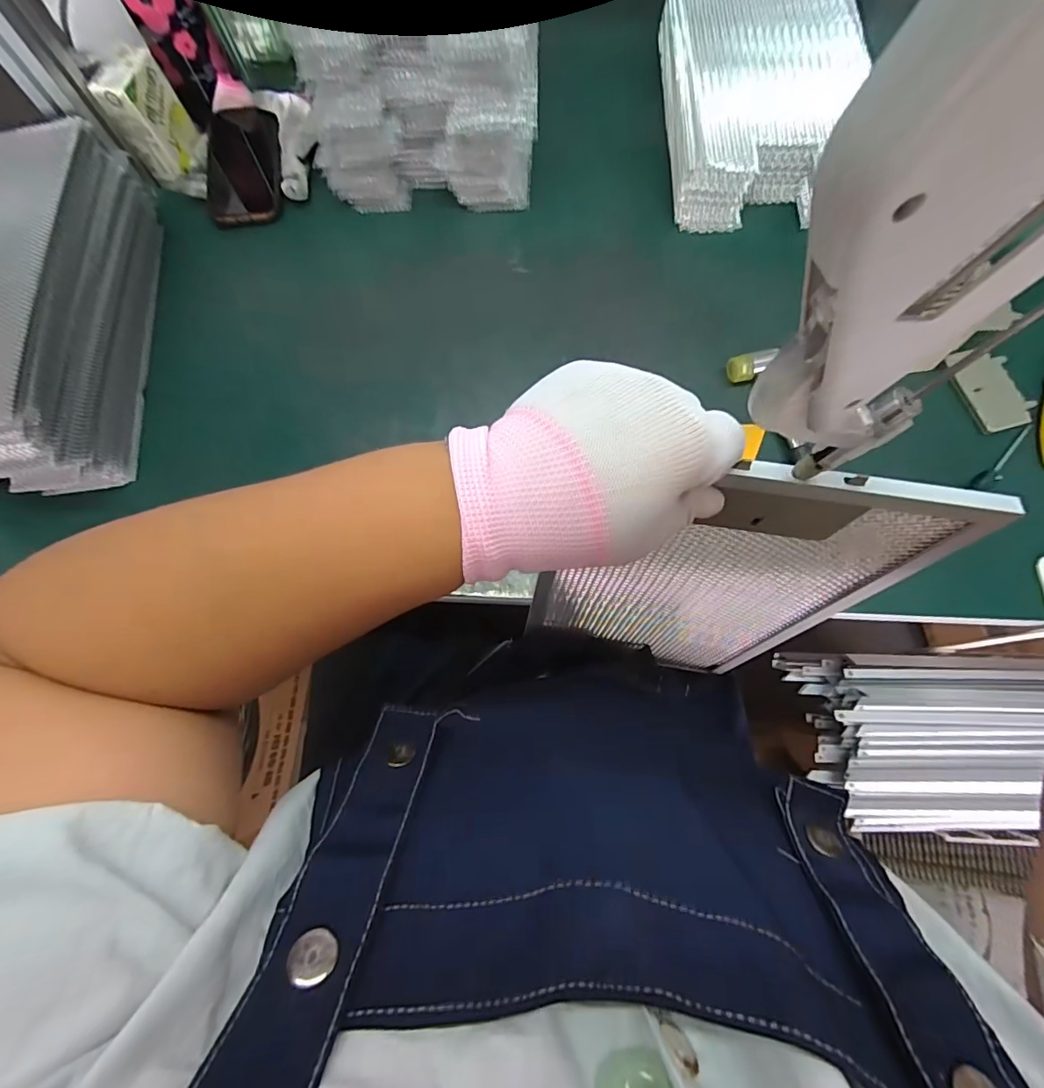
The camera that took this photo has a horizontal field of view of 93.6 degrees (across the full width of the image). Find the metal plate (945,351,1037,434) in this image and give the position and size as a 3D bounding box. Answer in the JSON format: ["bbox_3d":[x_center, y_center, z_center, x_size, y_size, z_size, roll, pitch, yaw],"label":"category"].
[{"bbox_3d":[0.449,-0.150,0.469,0.059,0.007,0.090,-13,72,-2],"label":"metal plate"}]

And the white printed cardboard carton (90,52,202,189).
[{"bbox_3d":[-0.419,-0.480,0.553,0.044,0.090,0.069,9,73,5],"label":"white printed cardboard carton"}]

#### TASK PROMPT:
Pictures stay out; everything else in the listing above gets restated word for word.

#### REPLY TO THE TASK:
The camera that took this photo has a horizontal field of view of 93.6 degrees (across the full width of the image). Find the metal plate (945,351,1037,434) in this image and give the position and size as a 3D bounding box. Answer in the JSON format: ["bbox_3d":[x_center, y_center, z_center, x_size, y_size, z_size, roll, pitch, yaw],"label":"category"].
[{"bbox_3d":[0.449,-0.150,0.469,0.059,0.007,0.090,-13,72,-2],"label":"metal plate"}]

And the white printed cardboard carton (90,52,202,189).
[{"bbox_3d":[-0.419,-0.480,0.553,0.044,0.090,0.069,9,73,5],"label":"white printed cardboard carton"}]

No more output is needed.